### Text shown
Routing decides what shape each wire takes through the metal layers above the silicon. Modern processes have ten or more metal layers, each with its own pitch and width rules.

Verification at every stage checks that the design still behaves correctly. RTL simulation runs the Verilog against test vectors. Formal verification proves properties using mathematical methods. Post-synthesis simulation checks the netlist. Static timing analysis checks that every signal arrives at every register before its clock edge.

Tape-out sends the final layout to the foundry. The foundry uses the layout to make photolithography masks; the masks are used to expose silicon wafers; the wafers are processed into chips.

This pipeline — from a Verilog file describing pipeline stages to a fabricated chip running real software — takes years and costs hundreds of millions of dollars at advanced process nodes. The economics are why ISAs change slowly and why micro-architectures evolve in steady increments rather than radical leaps.

04.The Datapath and the Control

A processor has, at the highest level, two interlocking parts.

The datapath is the network of registers, wires, and functional units that holds and computes on data. It contains the register file, the ALU, the load/store unit, the cache, the multiplexers and buses that route data between them. The datapath does the actual work of computation — adding, multiplying, loading, storing.

The control is the logic that tells the datapath what to do each cycle. It reads the current instruction (or its decoded form) and the current state of the machine, and it asserts the right control signals: which register to read, which ALU operation to perform, whether to write back, where to fetch the next instruction. The control is the brain that orchestrates the datapath's activity.

A simple in-order datapath for a RISC-like ISA looks roughly like:

Figure: Simple in-order RISC datapath: PC, I-cache, decoder, register file, ALU, and D-cache stacked vertically with a writeback path back to the register file

LaTeX

\begin{tikzpicture}[font=\small, >=Stealth, line cap=round,
  blk/.style={draw, thick, fill=white, minimum width=2.6cm, minimum height=0.8cm}]
  \node[blk] (pc)  at (3, -0.5) {PC};
  \node[blk] (ic)  at (3, -2)   {I-Cache};
  \node[blk] (dec) at (3, -3.5) {Decoder};
  \node[blk] (rf)  at (3, -5)   {Reg File};
  \node[blk] (alu) at (3, -6.5) {ALU};
  \node[blk] (dc)  at (3, -8)   {D-Cache};
  \node[font=\small] at (3, -9) {(writeback to reg file)};
  \draw[->] (pc) -- (ic);
  \draw[->] (ic) -- (dec);
  \draw[->] (dec) -- (rf);
  \draw[->] (rf) -- (alu);
  \draw[->] (alu) -- (dc);
  \draw[->] (dc.south) -- (3, -9);
\end{tikzpicture}

The control reads each instruction and configures the datapath to do exactly what that instruction needs: read the right source registers, choose the right ALU operation, possibly access the data cache, and write back to the right destination.

Even this small drawing hides enormous complexity. The "ALU" is a multi-function unit with adders, shifters, comparators. The "Reg File" has multiple read ports and at least one write port. The "Decoder" has to handle hundreds of distinct instruction encodings. The control logic, which we have not drawn, decides what to do every cycle based on the decoded instruction and the current state.

A more sophisticated datapath — pipelined, with multiple functional units, caches, branch predictors, and out-of-order issue — multiplies this complexity many times over. We will assemble it piece by piece in the rest of Part V.

### Written request 1
Reproduce the entries from their start through the line containing "text prova [118, 147, 1122, 176]", inclusive, with no changes. Omit the pictures from your answer.

### Excerpted records
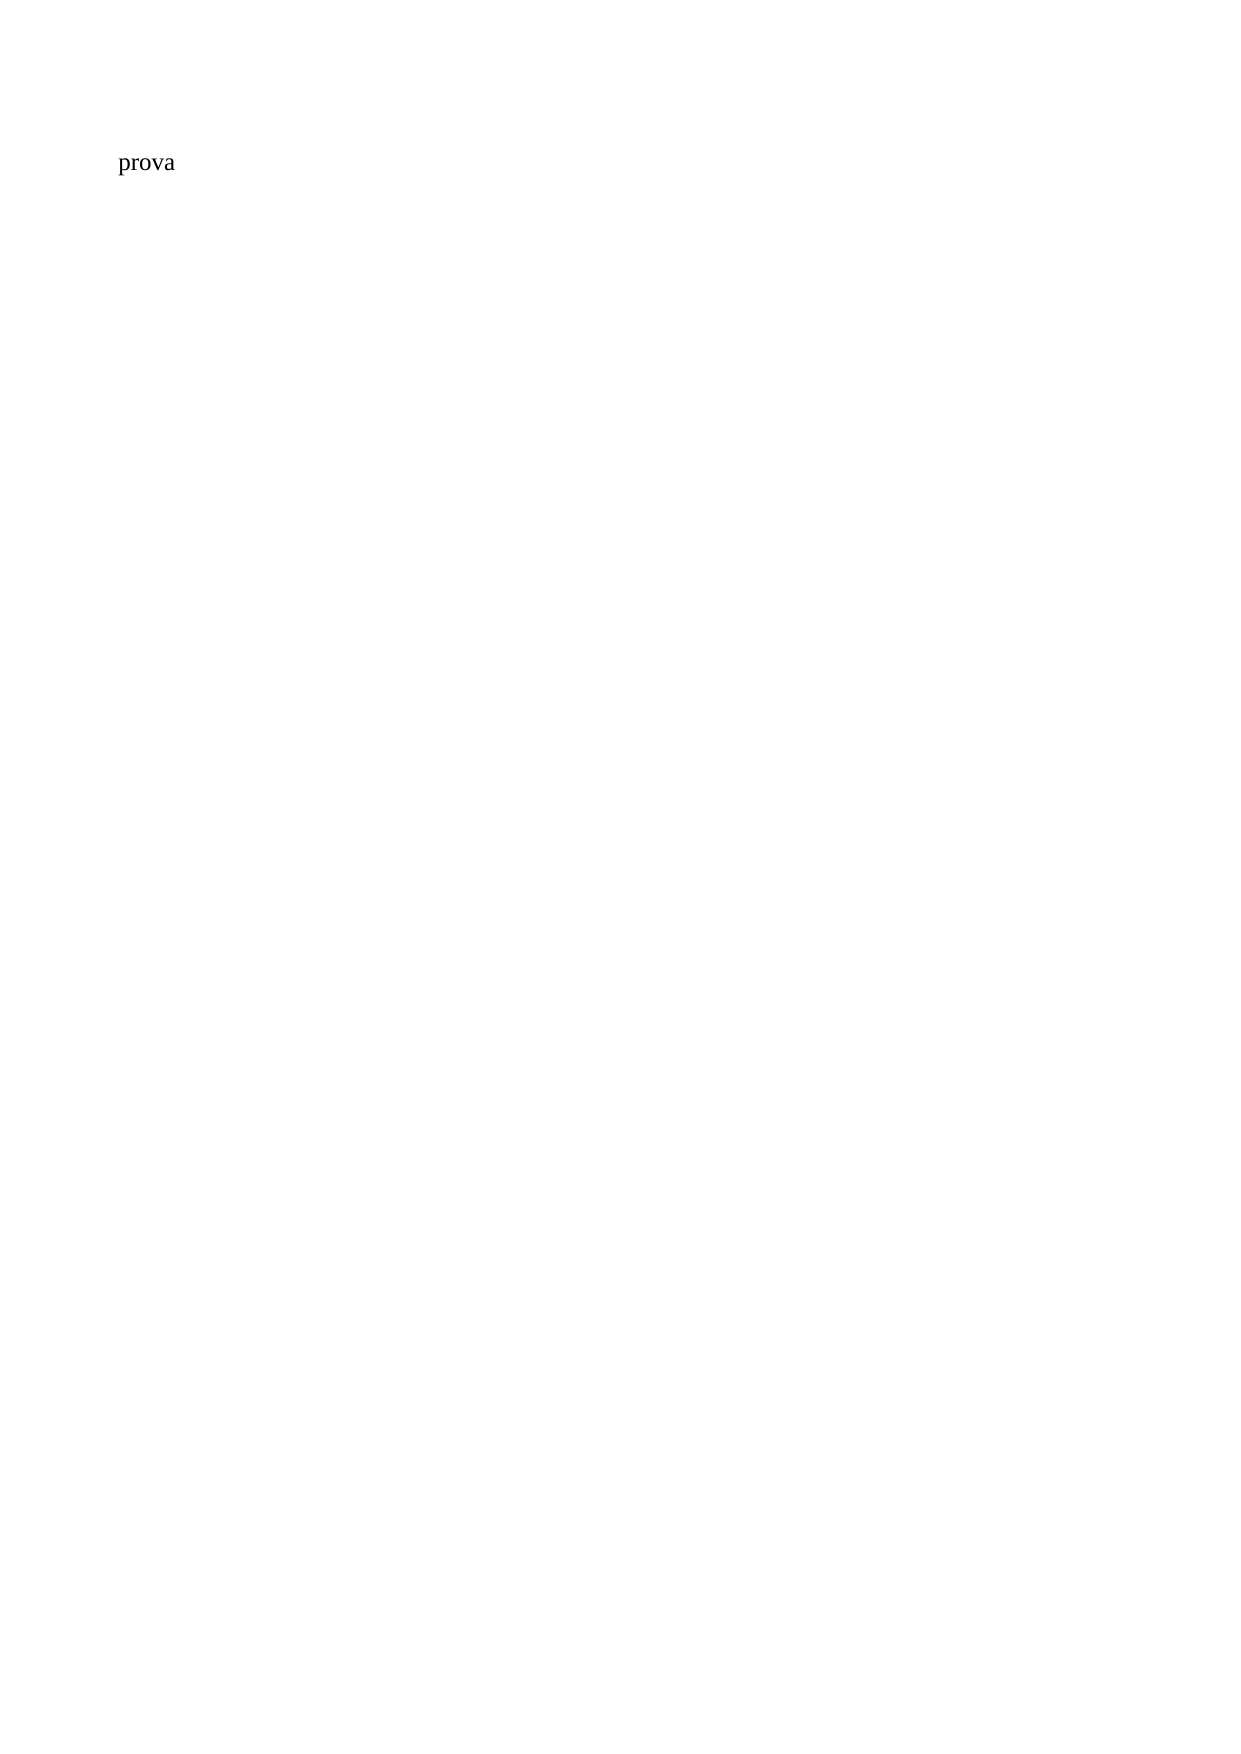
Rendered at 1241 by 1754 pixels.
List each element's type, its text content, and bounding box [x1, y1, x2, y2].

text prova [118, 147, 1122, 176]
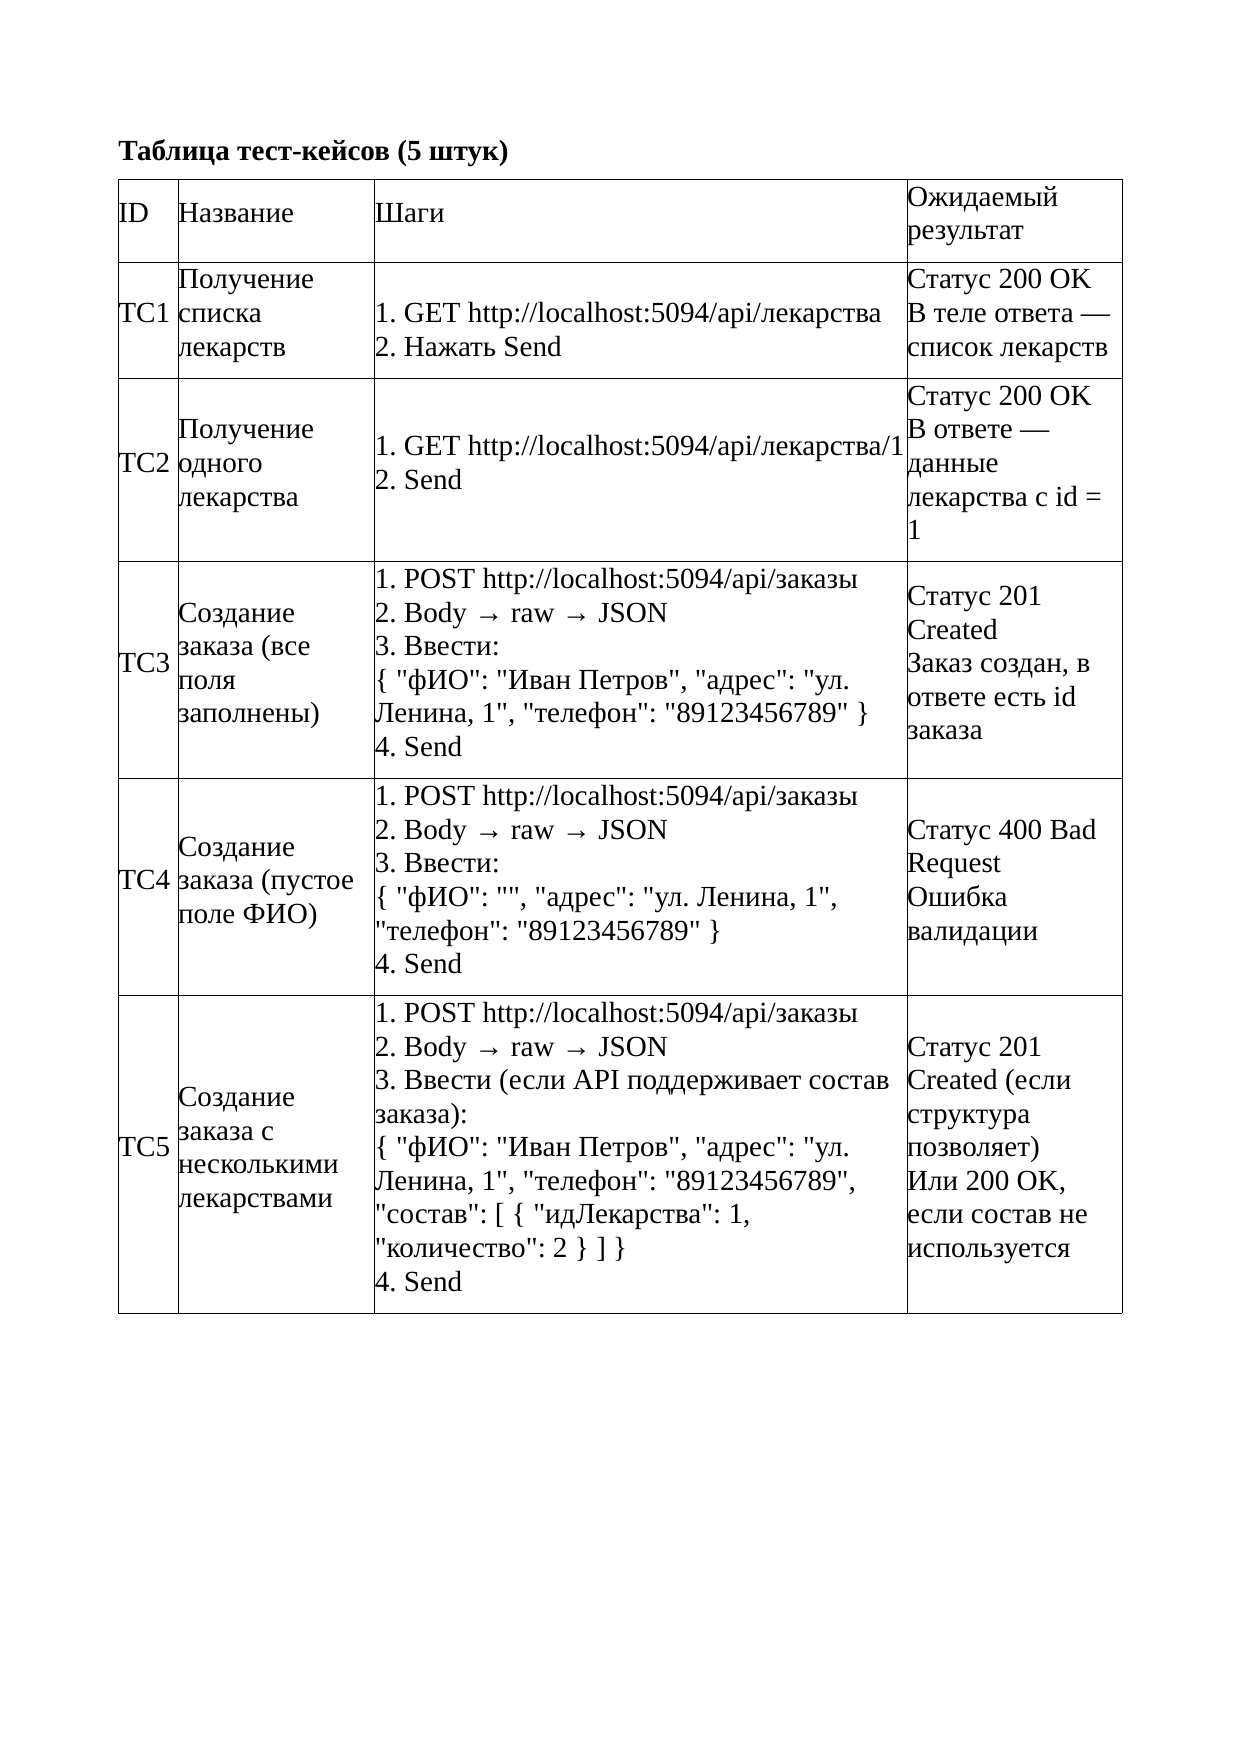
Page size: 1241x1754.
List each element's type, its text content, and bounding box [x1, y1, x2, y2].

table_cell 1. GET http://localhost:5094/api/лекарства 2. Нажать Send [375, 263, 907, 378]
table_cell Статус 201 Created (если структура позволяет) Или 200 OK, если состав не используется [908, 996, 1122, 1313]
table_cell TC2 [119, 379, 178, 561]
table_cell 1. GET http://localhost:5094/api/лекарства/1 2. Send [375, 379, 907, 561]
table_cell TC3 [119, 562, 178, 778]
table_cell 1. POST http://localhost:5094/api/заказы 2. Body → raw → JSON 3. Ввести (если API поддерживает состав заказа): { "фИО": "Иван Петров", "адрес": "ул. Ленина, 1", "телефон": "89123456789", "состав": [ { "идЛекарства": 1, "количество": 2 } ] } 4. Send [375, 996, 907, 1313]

### Written request 2
In the text on processor design, what does static timing analysis check?

### Correct output 1
Rendered at 1241 by 1754 pixels.
List each element's type, its text content, and bounding box [x1, y1, x2, y2].

text prova [118, 147, 1122, 176]

### Correct output 2
It checks that every signal arrives at every register before its clock edge.